Basic Text Analysis of “Jude the Obscure” by Thomas Hardy

Matthew Henderson

30 July, 2017

This article was created by working through the book “Text Analysis with R for Students of Literature” by Matthew L. Jockers.

Chapter 2 - First Foray into Text Analysis with R

The first step is to create a bag of words from the novel “Jude the Obscure”.

library(dplyr)
library(thomashardyr)
library(tidytext)

data(stop_words)

jude.tbl <- data_frame(text = jude, book = "Jude the Obscure") %>%
  unnest_tokens(word, text)

jude.words.v <- jude.tbl$word
print(jude.words.v[1:10])
#>  [1] "jude"     "the"      "obscure"  "by"       "thomas"   "hardy"   
#>  [7] "contents" "part"     "first"    "at"
jude.tbl.stop <- jude.tbl %>%
  anti_join(stop_words)

jude.words.v.stop <- jude.tbl.stop$word

Once we have the bag of words as a vector we can easily count word occurrences. For example, to count the number of times the word “Jude” appears in the novel:

jude.hits.v <- jude.tbl %>%
  filter(word == "jude") %>%
  count(word) %>%
  select(n) %>%
  as.numeric()

print(jude.hits.v)
#> [1] 840

Then we can ask what proportion of the novel is made of the word “Jude”:

total.words.v <- length(jude.words.v)
jude.hits.v/total.words.v
#> [1] 0.005734258

Generalising, we can count the occurrences of every word in the novel.

jude.freqs.t <- table(jude.words.v)

And then find the most commonly occuring words by sorting.

sorted.jude.freqs.t <- sort(jude.freqs.t, decreasing = TRUE)
sorted.jude.freqs.t[1:10]
#> jude.words.v
#>  the  and   to   of    a    i   he   in   it  you 
#> 7096 4517 4392 3493 3216 2903 2512 2406 1976 1941

So we really want to remove stop words first.

jude.freqs.t.stop <- table(jude.words.v.stop)
◆ ◆ ◆ ◆
To do
According to the text on analyzing "Jude the Obscure," why should stop words be removed before word frequencies are examined? Answer in one to three sentences.

The data
◆ ◆ ◆ ◆
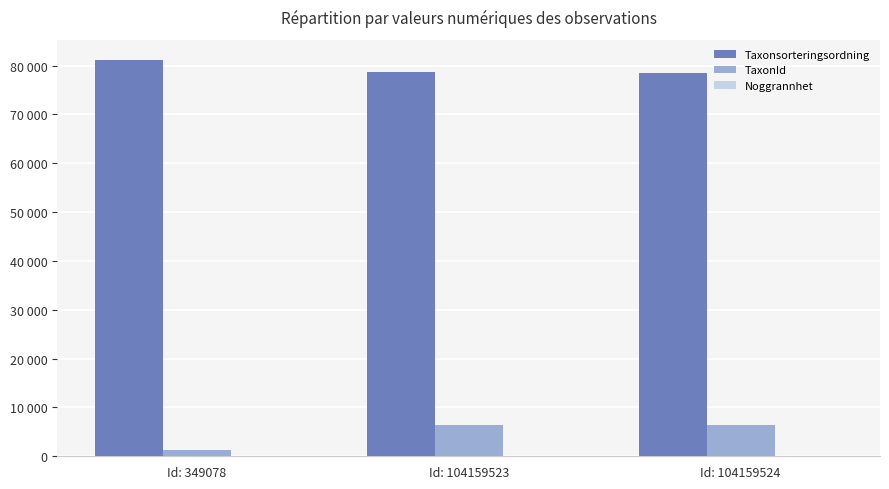

Does the chart contain stacked bars?

No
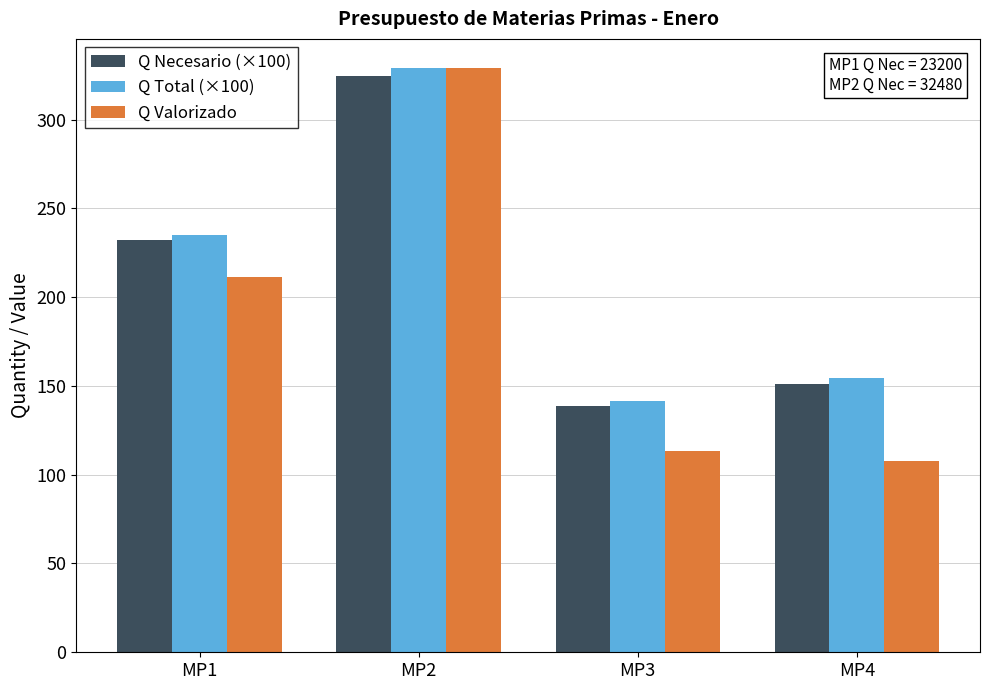

What value does the Q Necesario (×100) series have at MP4?

151.2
◆ ◆ ◆ ◆
Result below
When every word's occurrences are counted and sorted, the ten most frequent words are all common words such as "the" (7096), "and" (4517), "to" (4392), and "of" (3493). The text concludes from this output that stop words should be removed first.